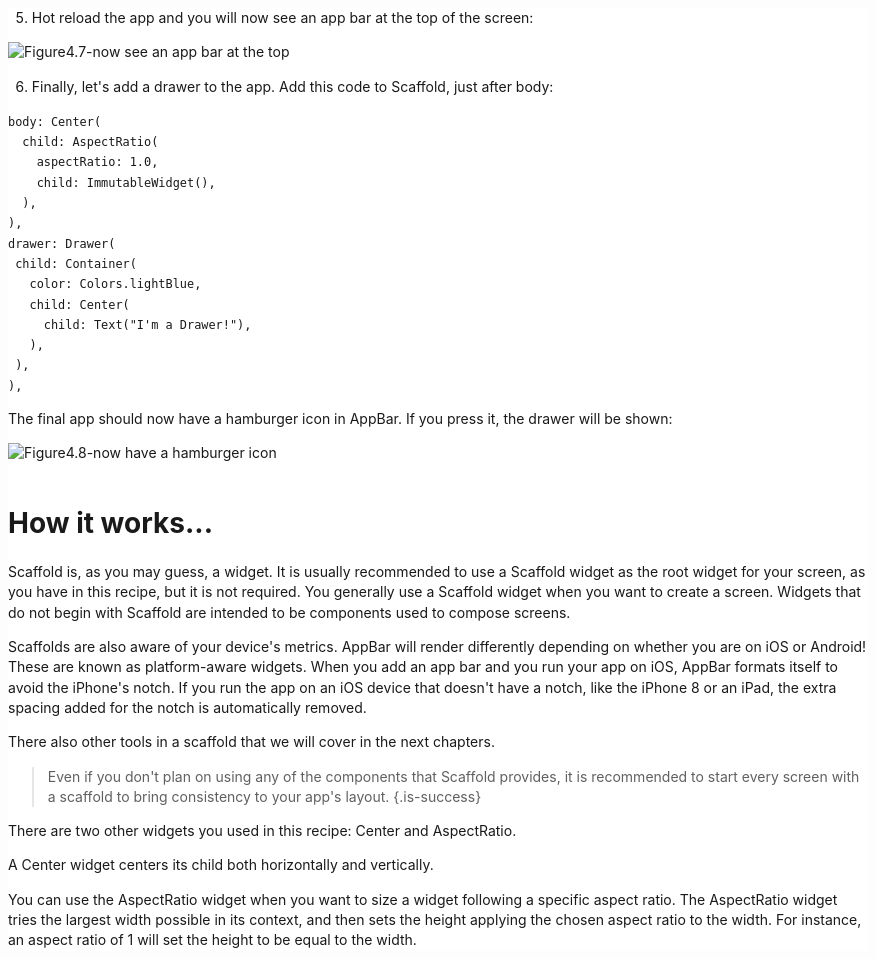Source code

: 5. Hot reload the app and you will now see an app bar at the top of the screen:

![Figure4.7-now see an app bar at the top ](/flutter_cookbook_img/figure4.7-now_see_an_app_bar_at_the_top.png)

6. Finally, let's add a drawer to the app. Add this code to Scaffold, just after body:
```
body: Center(
  child: AspectRatio(
    aspectRatio: 1.0,
    child: ImmutableWidget(),
  ),
),
drawer: Drawer(
 child: Container(
   color: Colors.lightBlue,
   child: Center(
     child: Text("I'm a Drawer!"),
   ),
 ),
),
```

The final app should now have a hamburger icon in AppBar. If you press it, the drawer will be shown:

![Figure4.8-now have a hamburger icon ](/flutter_cookbook_img/figure4.8-now_have_a_hamburger_icon.png)

# How it works...

Scaffold is, as you may guess, a widget. It is usually recommended to use a Scaffold widget as the root widget for your screen, as you have in this recipe, but it is not required. You generally use a Scaffold widget when you want to create a screen. Widgets that do not begin with Scaffold are intended to be components used to compose screens.

Scaffolds are also aware of your device's metrics. AppBar will render differently depending on whether you are on iOS or Android! These are known as platform-aware widgets. When you add an app bar and you run your app on iOS, AppBar formats itself to avoid the iPhone's notch. If you run the app on an iOS device that doesn't have a notch, like the iPhone 8 or an iPad, the extra spacing added for the notch is automatically removed. 

There also other tools in a scaffold that we will cover in the next chapters.

> Even if you don't plan on using any of the components that Scaffold provides, it is recommended to start every screen with a scaffold to bring consistency to your app's layout. 
{.is-success}

There are two other widgets you used in this recipe: Center and AspectRatio.

A Center widget centers its child both horizontally and vertically.

You can use the AspectRatio widget when you want to size a widget following a specific aspect ratio. The AspectRatio widget tries the largest width possible in its context, and then sets the height applying the chosen aspect ratio to the width. For instance, an aspect ratio of 1 will set the height to be equal to the width.
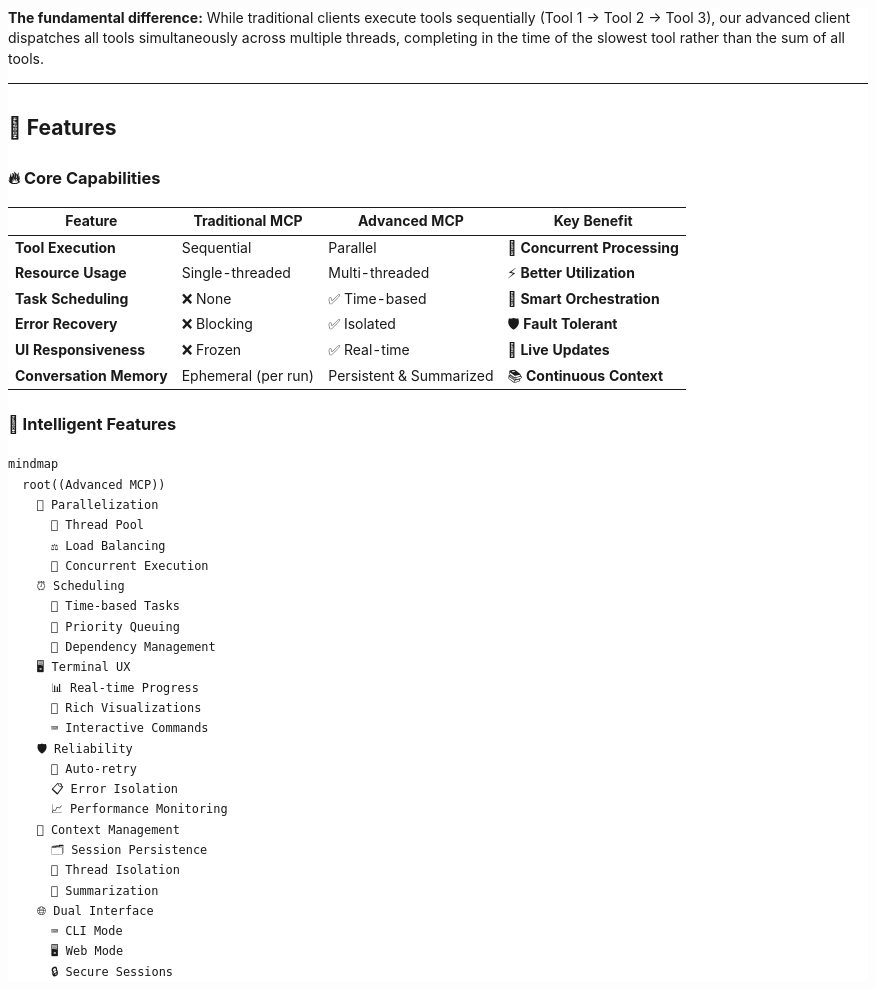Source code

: </div>

**The fundamental difference:** While traditional clients execute tools sequentially (Tool 1 → Tool 2 → Tool 3), our advanced client dispatches all tools simultaneously across multiple threads, completing in the time of the slowest tool rather than the sum of all tools.

---

## 🎯 Features

### 🔥 Core Capabilities

<div align="center">

| Feature                 | Traditional MCP     | Advanced MCP            | Key Benefit                  |
| ----------------------- | ------------------- | ----------------------- | ---------------------------- |
| **Tool Execution**      | Sequential          | Parallel                | 🚀 **Concurrent Processing** |
| **Resource Usage**      | Single-threaded     | Multi-threaded          | ⚡ **Better Utilization**    |
| **Task Scheduling**     | ❌ None             | ✅ Time-based           | 🎯 **Smart Orchestration**   |
| **Error Recovery**      | ❌ Blocking         | ✅ Isolated             | 🛡️ **Fault Tolerant**        |
| **UI Responsiveness**   | ❌ Frozen           | ✅ Real-time            | 💫 **Live Updates**          |
| **Conversation Memory** | Ephemeral (per run) | Persistent & Summarized | 📚 **Continuous Context**    |

</div>

### 🧠 Intelligent Features

```mermaid
mindmap
  root((Advanced MCP))
    🔄 Parallelization
      🧵 Thread Pool
      ⚖️ Load Balancing
      🔀 Concurrent Execution
    ⏰ Scheduling
      📅 Time-based Tasks
      🎯 Priority Queuing
      🔗 Dependency Management
    🖥️ Terminal UX
      📊 Real-time Progress
      🎨 Rich Visualizations
      ⌨️ Interactive Commands
    🛡️ Reliability
      🔄 Auto-retry
      📋 Error Isolation
      📈 Performance Monitoring
    💾 Context Management
      🗂️ Session Persistence
      🧵 Thread Isolation
      📝 Summarization
    🌐 Dual Interface
      ⌨️ CLI Mode
      🖥️ Web Mode
      🔒 Secure Sessions
```

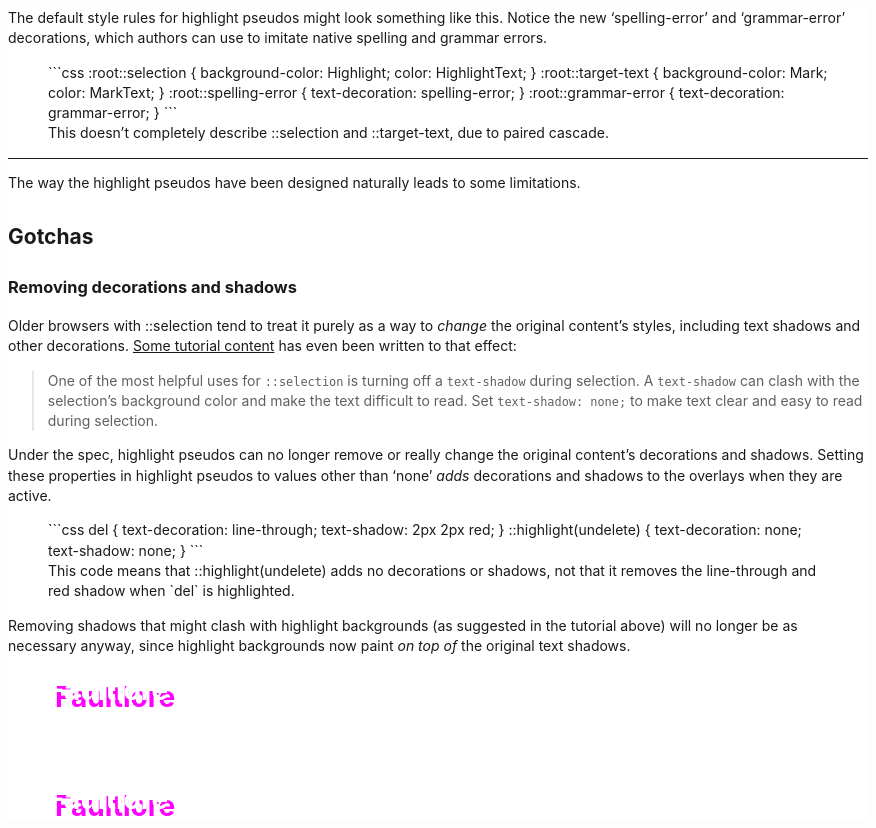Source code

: The default style rules for highlight pseudos might look something like this.
Notice the new ‘spelling-error’ and ‘grammar-error’ decorations, which authors can use to imitate native spelling and grammar errors.

<figure><div class="scroll" markdown="1">
```css
:root::selection { background-color: Highlight; color: HighlightText; }
:root::target-text { background-color: Mark; color: MarkText; }
:root::spelling-error { text-decoration: spelling-error; }
:root::grammar-error { text-decoration: grammar-error; }
```
</div><figcaption markdown="1">
This doesn’t completely describe ::selection and ::target-text, due to paired cascade.
</figcaption></figure>

<hr>

The way the highlight pseudos have been designed naturally leads to some limitations.

## Gotchas

### Removing decorations and shadows

Older browsers with ::selection tend to treat it purely as a way to *change* the original content’s styles, including text shadows and other decorations.
[Some tutorial content] has even been written to that effect:

[Some tutorial content]: https://css-tricks.com/almanac/selectors/s/selection/

> One of the most helpful uses for `::selection` is turning off a `text-shadow` during selection.
> A `text-shadow` can clash with the selection’s background color and make the text difficult to read.
> Set `text-shadow: none;` to make text clear and easy to read during selection.

Under the spec, highlight pseudos can no longer remove or really change the original content’s decorations and shadows.
Setting these properties in highlight pseudos to values other than ‘none’ *adds* decorations and shadows to the overlays when they are active.

<figure><div class="scroll" markdown="1">
```css
del { text-decoration: line-through; text-shadow: 2px 2px red; }
::highlight(undelete) { text-decoration: none; text-shadow: none; }
```
</div><figcaption markdown="1">
This code means that ::highlight(undelete) adds no decorations or shadows, not that it removes the line-through and red shadow when `del` is highlighted.
</figcaption></figure>

Removing shadows that might clash with highlight backgrounds (as suggested in the tutorial above) will no longer be as necessary anyway, since highlight backgrounds now paint *on top of* the original text shadows.

<figure><div class="scroll" markdown="1"><div class="flex row_bag" markdown="1">
<div class="_example" style="width: max-content; font-size: 2em; font-weight: bold; padding-right: 0.25em;">
    <div style="position: relative; color: transparent;">
        <div style="position: absolute; bottom: 0; text-shadow: 0.25em 0.25em magenta;">
            <span style="color: white; background: var(--cr-highlight);">Faultlore</span>
        </div>
        <!-- sizer -->
        Faultlore
    </div>
    <div style="position: relative; color: transparent;">
        <div style="position: absolute; bottom: 0; text-shadow: 0.25em 0.25em magenta;">
            <span style="color: white; background: var(--cr-highlight-aC0h);">Faultlore</span>
        </div>
        <!-- sizer -->
        Faultlore

[part one]: {% post_url 2021-05-17-spelling-grammar %}
[part two]: {% post_url 2021-12-16-spelling-grammar-2 %}
[::selection]: https://developer.mozilla.org/en-US/docs/Web/CSS/::selection
[::target-text]: https://developer.mozilla.org/en-US/docs/Web/CSS/::target-text
[CSS pseudo spec]: https://drafts.csswg.org/css-pseudo/
[^1]: Dan, Fernando, Sanket, Luis, Bo, and anyone else I missed.
[^2]: See [this demo](https://codepen.io/dazabani13/full/KKqzOJp) for more details.
[getComputedStyle()]: https://developer.mozilla.org/en-US/docs/Web/API/Window/getComputedStyle
[Selection]: https://developer.mozilla.org/en-US/docs/Web/API/Selection
[getSelection()]: https://developer.mozilla.org/en-US/docs/Web/API/Window/getSelection
[fragment directive]: https://wicg.github.io/scroll-to-text-fragment/#the-fragment-directive
[`spellcheck`]: https://html.spec.whatwg.org/multipage/interaction.html#attr-spellcheck
[Highlight]: https://drafts.csswg.org/css-highlight-api-1/#highlight
[CSS.highlights]: https://drafts.csswg.org/css-highlight-api-1/#intro-ex
[Map]: https://developer.mozilla.org/en-US/docs/Web/JavaScript/Reference/Global_Objects/Map
[Set]: https://developer.mozilla.org/en-US/docs/Web/JavaScript/Reference/Global_Objects/Set
[Range]: https://developer.mozilla.org/en-US/docs/Web/API/Range
[StaticRange]: https://developer.mozilla.org/en-US/docs/Web/API/StaticRange
[^3]: [CSSWG discussion](https://github.com/w3c/csswg-drafts/issues/6829#issuecomment-1098255113) also found that decorating box semantics are undesirable for decorations added by highlights anyway.
[a standard property]: https://compat.spec.whatwg.org/#the-webkit-text-fill-color
[^4]: This is actually the case everywhere the WHATWG compat spec applies, at all times. If you think about it, the only reason why setting ‘color’ to ‘red’ makes your text red is because ‘-webkit-text-fill-color’ defaults to ‘currentColor’.
[its stroke-related siblings]: https://compat.spec.whatwg.org/#the-webkit-text-stroke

▶ **How to complete this task**
Each line from the top of the material through the line containing "# How it works..." should be reproduced exactly; please drop any images.

▶ **Written answer**
Source code

: 5. Hot reload the app and you will now see an app bar at the top of the screen:

![Figure4.7-now see an app bar at the top ](/flutter_cookbook_img/figure4.7-now_see_an_app_bar_at_the_top.png)

6. Finally, let's add a drawer to the app. Add this code to Scaffold, just after body:
```
body: Center(
  child: AspectRatio(
    aspectRatio: 1.0,
    child: ImmutableWidget(),
  ),
),
drawer: Drawer(
 child: Container(
   color: Colors.lightBlue,
   child: Center(
     child: Text("I'm a Drawer!"),
   ),
 ),
),
```

The final app should now have a hamburger icon in AppBar. If you press it, the drawer will be shown:

![Figure4.8-now have a hamburger icon ](/flutter_cookbook_img/figure4.8-now_have_a_hamburger_icon.png)

# How it works...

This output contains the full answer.